Huit études (1402 femmes) comparaient un ARO (l'atosiban uniquement) avec des bêtamimétiques ; quatre ont été considérées comme ayant un faible risque de biais (allocation masquée au traitement et à l'intervention). Aucune différence statistiquement significative n'a été observée dans l'accouchement moins de 48 heures après l'inclusion dans l'essai (RR 0,89, IC à 95 % 0,66 à 1,22 ; huit études totalisant 1389 femmes), l'accouchement très prématuré (RR 1,70, IC à 95 % 0,89 à 3,23 ; une étude avec 145 femmes), l'accouchement extrêmement prématuré (RR 0,84, IC à 95 % 0,37 à 1,92 ; une étude avec 244 femmes) ou la mortalité périnatale (RR 0,55, IC à 95 % 0,21 à 1,48 ; trois études portant sur 816 nourrissons). Une étude (80 femmes), de qualité méthodologique imprécise, a montré une augmentation de l'intervalle entre l'inclusion dans l'essai et l'accouchement (DM 22,90 jours, IC à 95 % 18,03 à 27,77). Aucune différence n'a été observée dans les mesures rapportées de morbidité néonatale majeure (bien que les nombres fussent de petite taille). L'ARO (atosiban) entraînait moins d'effets indésirables pour la mère nécessitant l'arrêt du traitement (RR 0,05, IC à 95 % 0,02 à 0,11 ; NSTB de 6, IC à 95 % 6 à 6 ; cinq études avec 1161 femmes).

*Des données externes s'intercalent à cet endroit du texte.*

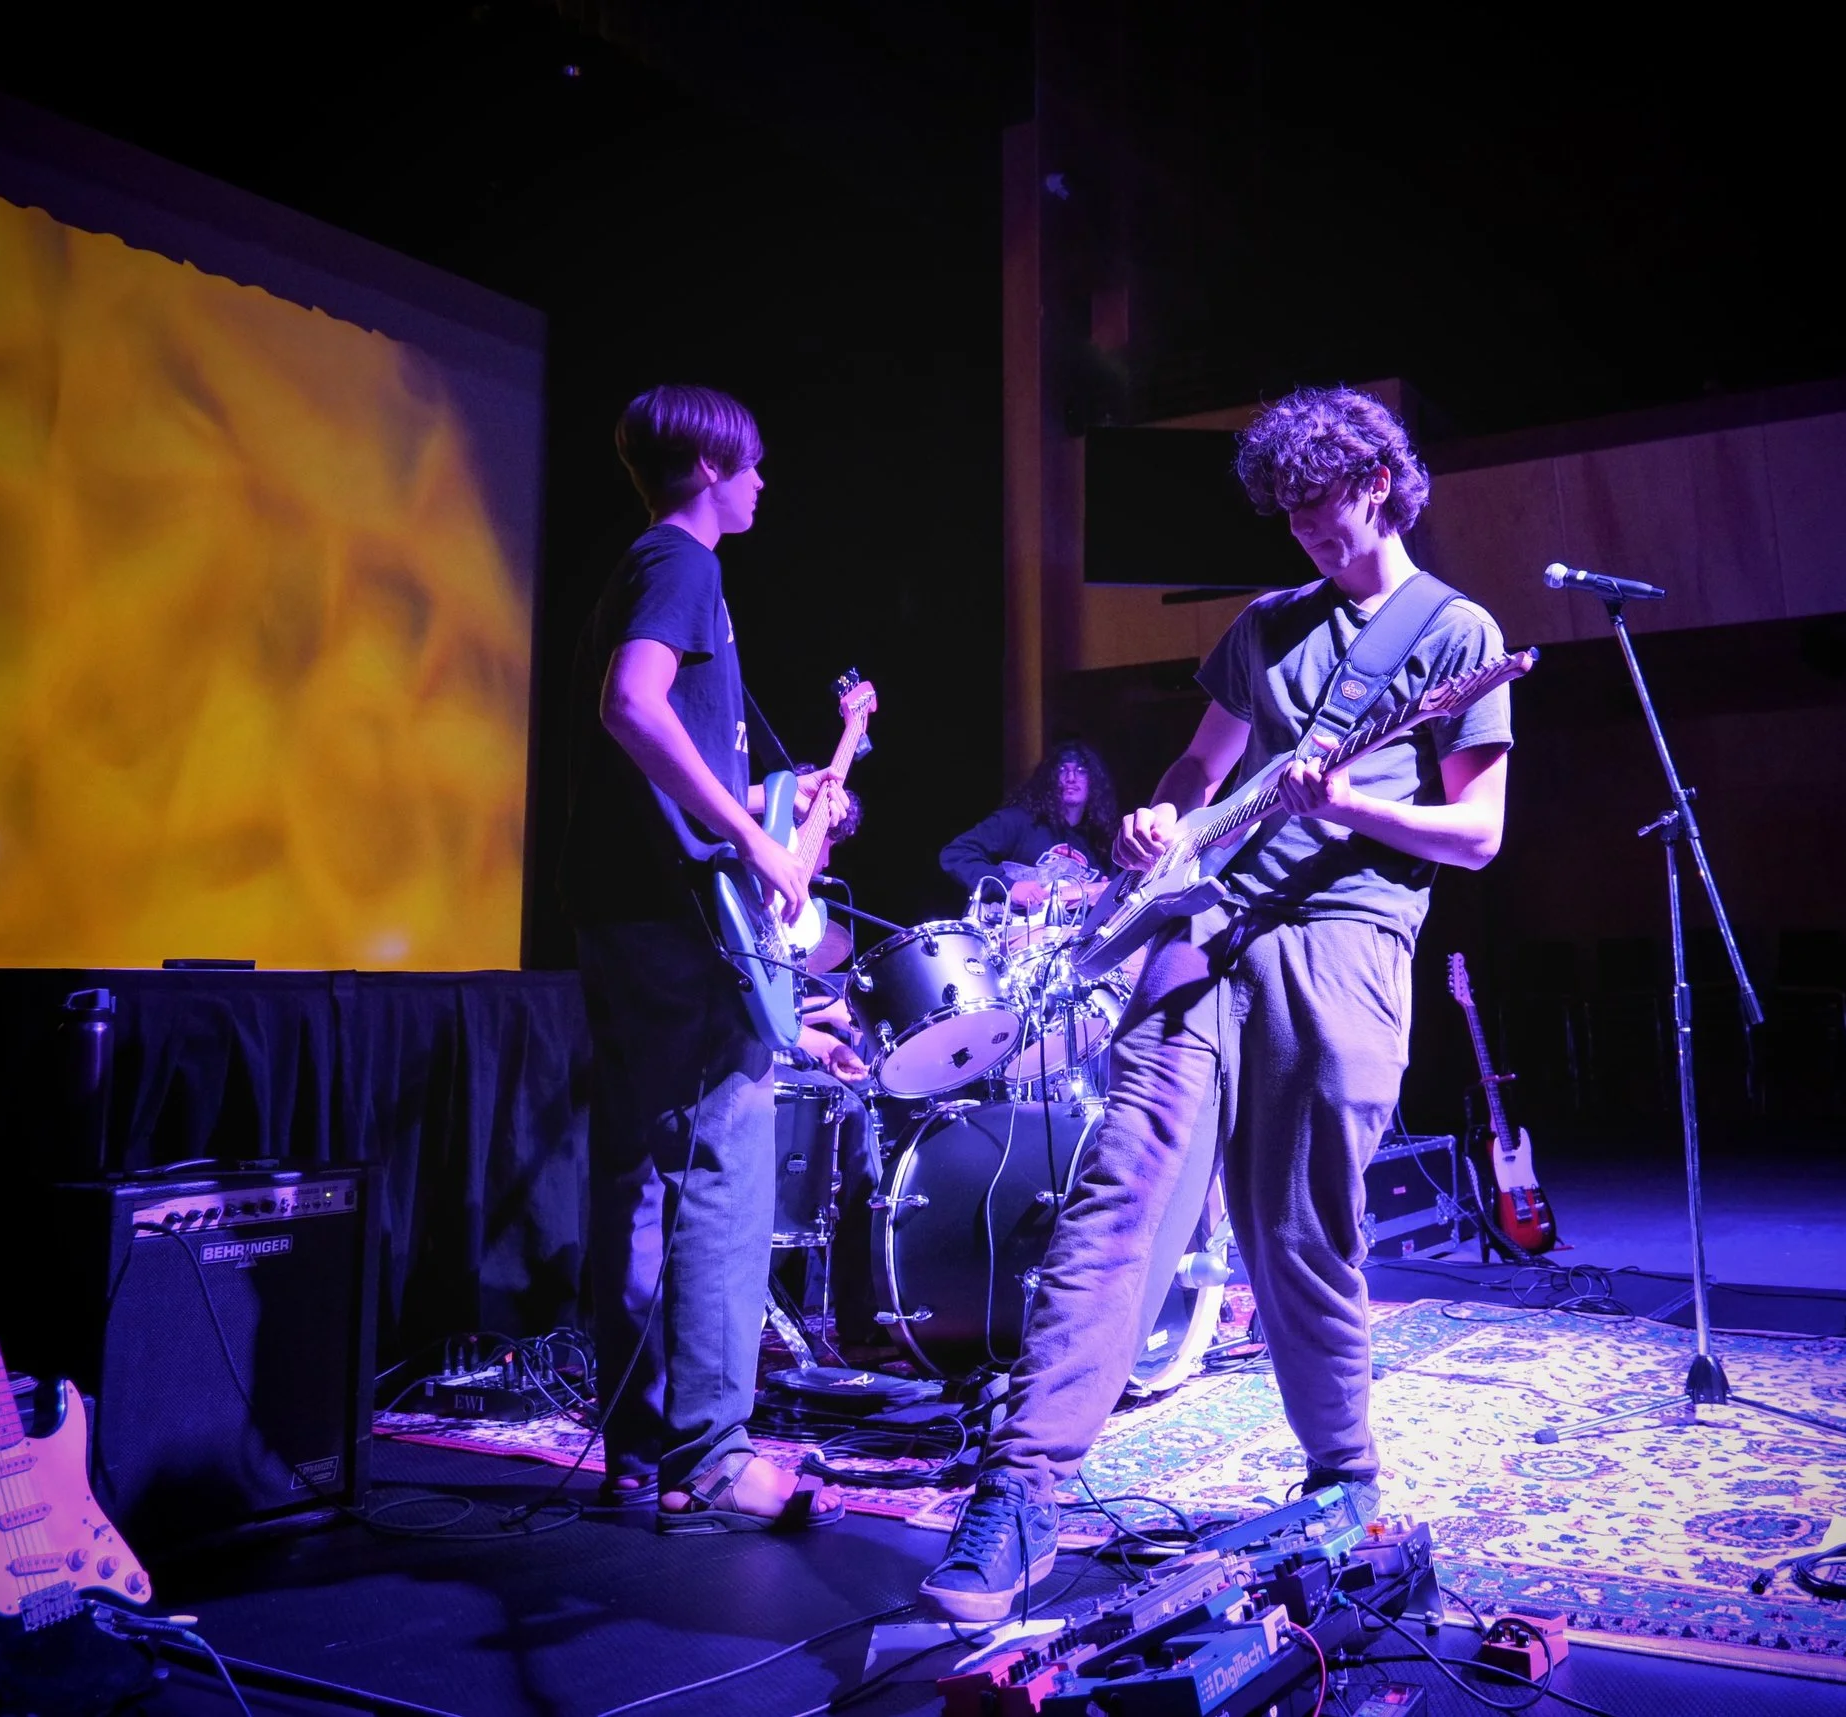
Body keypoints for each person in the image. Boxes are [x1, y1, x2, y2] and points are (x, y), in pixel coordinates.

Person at [918, 384, 1513, 1621]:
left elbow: (1476, 833)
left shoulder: (1457, 633)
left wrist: (1345, 805)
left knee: (1298, 1225)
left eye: (1320, 505)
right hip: (1197, 926)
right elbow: (1197, 774)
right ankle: (1023, 1489)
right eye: (1284, 512)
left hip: (1345, 939)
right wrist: (1152, 820)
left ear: (1378, 483)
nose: (1302, 529)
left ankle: (1343, 1476)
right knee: (1118, 1191)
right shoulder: (1260, 626)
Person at [559, 384, 847, 1532]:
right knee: (725, 1162)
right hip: (680, 922)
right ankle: (714, 1456)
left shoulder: (639, 564)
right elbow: (632, 704)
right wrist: (749, 844)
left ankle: (638, 1451)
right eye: (758, 465)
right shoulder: (684, 566)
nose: (766, 483)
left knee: (636, 1176)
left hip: (619, 912)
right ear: (715, 468)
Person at [939, 740, 1120, 911]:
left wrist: (1104, 898)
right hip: (1013, 938)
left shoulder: (1101, 844)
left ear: (1093, 782)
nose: (1071, 778)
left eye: (1081, 771)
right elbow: (955, 854)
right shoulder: (1019, 821)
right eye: (1062, 770)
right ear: (1049, 779)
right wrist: (1009, 886)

Deux études (portant sur 225 femmes) comparaient un ARO (atosiban) avec un inhibiteur des canaux calciques (ICC) (la nifédipine uniquement). Ces études ont été considérées comme présentant un risque élevé de biais puisqu’aucune étude ne masquait l'intervention et dans une étude on ne sait pas si l'allocation a été masquée. Aucune différence n'a été observée dans l'accouchement moins de 48 heures après l'inclusion dans l'essai (RR moyen 1,09, IC à 95 % 0,44 à 2,73 ; effets aléatoires ; deux études, 225 femmes) et les accouchements extrêmement prématurés (RR 2,14, IC à 95 % 0,20 à 23,11 ; une étude, 145 femmes). Aucune donnée n'était disponible pour le critère de jugement de la mortalité périnatale. Un essai de petite taille (145 femmes), qui n'a pas masqué l'intervention, montrait une augmentation du nombre d'accouchements prématurés (avant 37 semaines de gestation) (RR 1,56, IC à 95 % 1,13 à 2,14 ; NNN 5, IC à 95 % 3 à 19), un plus faible âge gestationnel à la naissance (DM de -1,20 semaines, IC à 95 % -2,15 à -0,25) et une augmentation de l'admission en unité néonatale de soins intensifs (RR 1,70, IC à 95 % 1,17 à 2,47 ; NNN 5, IC à 95 % 3 à 20). L'ARO (atosiban) entraînait moins d'effets indésirables pour la mère (RR 0,38, IC à 95 % 0,21 à 0,68 ; NSTB de 6, IC à 95 % 5 à 12 ; deux études, 225 femmes), mais pas d’effets indésirables pour la mère nécessitant l'arrêt du traitement (RR 0,36, IC à 95 % 0,01 à 8,62 ; une étude, 145 femmes). Aucune donnée sur les résultats à plus long terme n’a été incluse.